Scarcely had her head touched the pillow than she was fast asleep.
Jeanne did not sleep. There was no need. For was she not at heart a gypsy? And did not gypsies sleep when the spirit moved them to do so? Twenty hours in one long sleep and after that, if opportunity presented itself, twenty hours of adventure.
Ah, yes, no rising at seven to gulp down toast and coffee, then to dash for a train. Jeanne was a real vagabond. Curled up among the cushions in the sunshine, she had slept long hours that day.
So now she dragged the mysterious box into their tiny living room and spread its highly colored banners on every available piece of furniture.
“Truly,” she whispered, “they are grotesque.” She was studying a picture, all done in some form of needlework, the picture of a god with a dozen arms and quite as many legs. “But then, they are beautiful, too. What gorgeous tapestries they would make!”
She was thinking now of the all too bare walls of the great living room in her own castle in France.
She had not found being rich in France a joyous business, this Petite Jeanne.
In France if you are young and you are rich, then you are watched over by a mother or perhaps an aunt (Jeanne had an aunt). You must see certain people. You must not see others. You must not wander away alone. You must not—oh, no, my dear, you must not—speak to strangers! No life was this for a sweet and beautiful vagabond like Petite Jeanne.

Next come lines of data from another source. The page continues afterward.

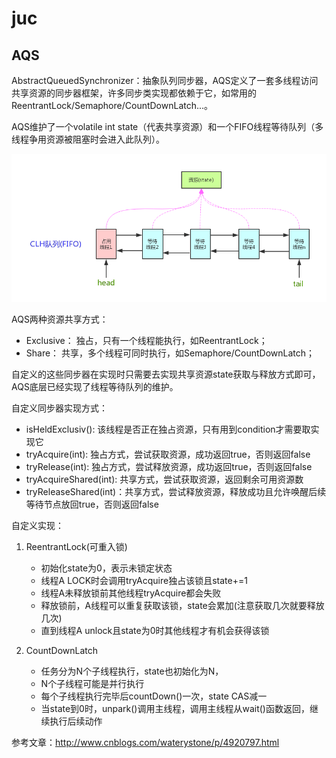 # juc

## AQS

AbstractQueuedSynchronizer：抽象队列同步器，AQS定义了一套多线程访问共享资源的同步器框架，许多同步类实现都依赖于它，如常用的ReentrantLock/Semaphore/CountDownLatch...。

AQS维护了一个volatile int state（代表共享资源）和一个FIFO线程等待队列（多线程争用资源被阻塞时会进入此队列）。

![aqs](../statics/java/aqs.png)

AQS两种资源共享方式：

- Exclusive： 独占，只有一个线程能执行，如ReentrantLock；
- Share： 共享，多个线程可同时执行，如Semaphore/CountDownLatch；

自定义的这些同步器在实现时只需要去实现共享资源state获取与释放方式即可，AQS底层已经实现了线程等待队列的维护。

自定义同步器实现方式：

- isHeldExclusiv(): 该线程是否正在独占资源，只有用到condition才需要取实现它
- tryAcquire(int): 独占方式，尝试获取资源，成功返回true，否则返回false
- tryRelease(int): 独占方式，尝试释放资源，成功返回true，否则返回false
- tryAcquireShared(int): 共享方式，尝试获取资源，返回剩余可用资源数
- tryReleaseShared(int)：共享方式，尝试释放资源，释放成功且允许唤醒后续等待节点放回true，否则返回false

自定义实现：

1. ReentrantLock(可重入锁)

   - 初始化state为0，表示未锁定状态
   - 线程A LOCK时会调用tryAcquire独占该锁且state+=1
   - 线程A未释放锁前其他线程tryAcquire都会失败
   - 释放锁前，A线程可以重复获取该锁，state会累加(注意获取几次就要释放几次)
   - 直到线程A unlock且state为0时其他线程才有机会获得该锁

2. CountDownLatch

   - 任务分为N个子线程执行，state也初始化为N，
   - N个子线程可能是并行执行
   - 每个子线程执行完毕后countDown()一次，state CAS减一
   - 当state到0时，unpark()调用主线程，调用主线程从wait()函数返回，继续执行后续动作


参考文章：http://www.cnblogs.com/waterystone/p/4920797.html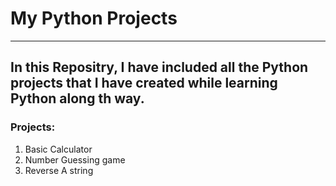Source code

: # My Python Projects
---
In this Repositry, I have included all the Python projects that I have created while learning Python along th way.
---
### Projects:
1. Basic Calculator
2. Number Guessing game
3. Reverse A string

So, when Florence had written her a glowing letter telling of the city of many marvels that was spreading itself fairy-like across the waterfront in Chicago, she gave her chateau over to a caretaker, bade him allow all the good children to play on her grounds and in her forest at will, then took a ship for America and her beloved big pal, Florence.
“And now,” she sighed happily, “here I am.